> Task item:
Read through the lines below for the string "usuariosInicios" and copy each one that has it.

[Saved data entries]
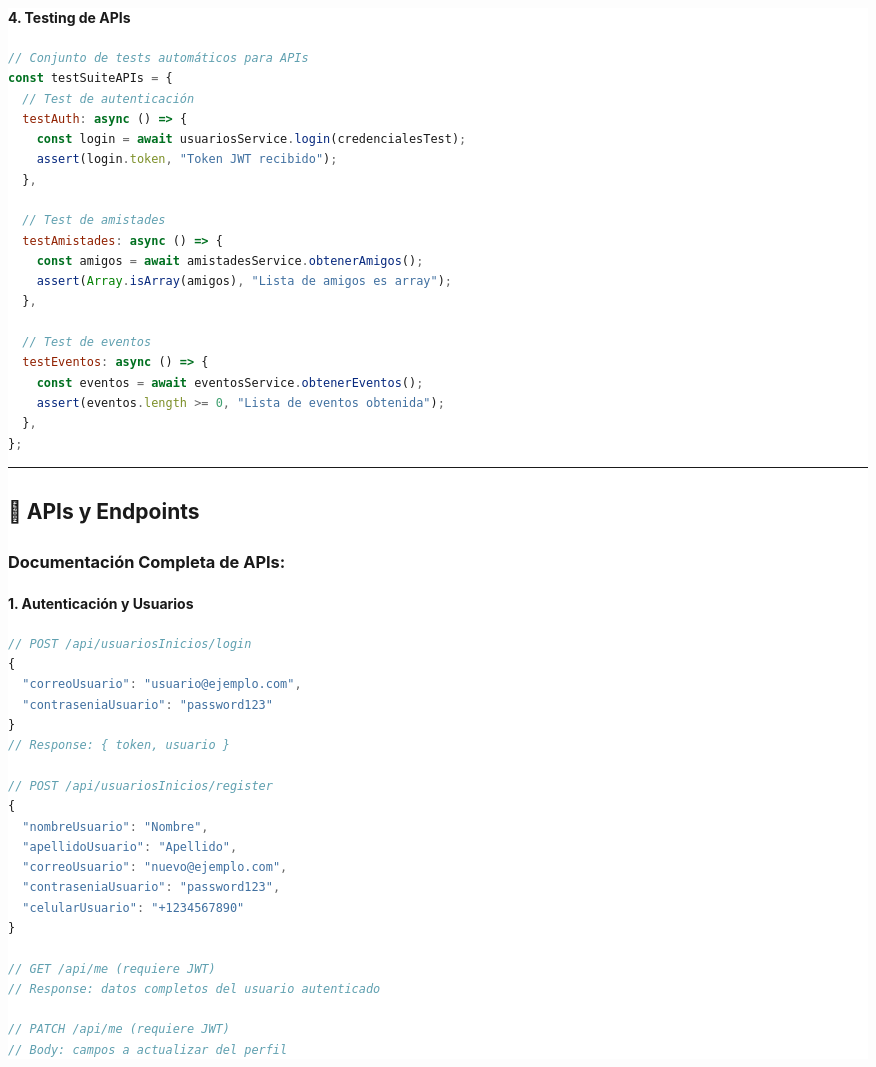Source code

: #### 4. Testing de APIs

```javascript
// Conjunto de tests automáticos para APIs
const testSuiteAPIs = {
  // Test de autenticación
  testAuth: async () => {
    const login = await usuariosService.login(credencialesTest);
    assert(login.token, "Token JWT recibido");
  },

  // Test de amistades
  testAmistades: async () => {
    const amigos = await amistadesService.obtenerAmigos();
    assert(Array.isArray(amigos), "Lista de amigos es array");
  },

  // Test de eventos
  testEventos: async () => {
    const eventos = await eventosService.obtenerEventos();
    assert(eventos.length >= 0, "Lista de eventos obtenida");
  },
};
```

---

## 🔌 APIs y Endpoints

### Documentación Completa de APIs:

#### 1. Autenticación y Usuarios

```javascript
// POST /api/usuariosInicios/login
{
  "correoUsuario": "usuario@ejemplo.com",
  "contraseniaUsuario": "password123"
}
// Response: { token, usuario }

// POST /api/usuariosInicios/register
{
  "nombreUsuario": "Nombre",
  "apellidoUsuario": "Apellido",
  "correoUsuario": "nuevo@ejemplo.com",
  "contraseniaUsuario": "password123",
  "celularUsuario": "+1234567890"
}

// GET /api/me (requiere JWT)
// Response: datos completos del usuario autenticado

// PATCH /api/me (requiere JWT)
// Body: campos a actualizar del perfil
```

> Response:
// POST /api/usuariosInicios/login
// POST /api/usuariosInicios/register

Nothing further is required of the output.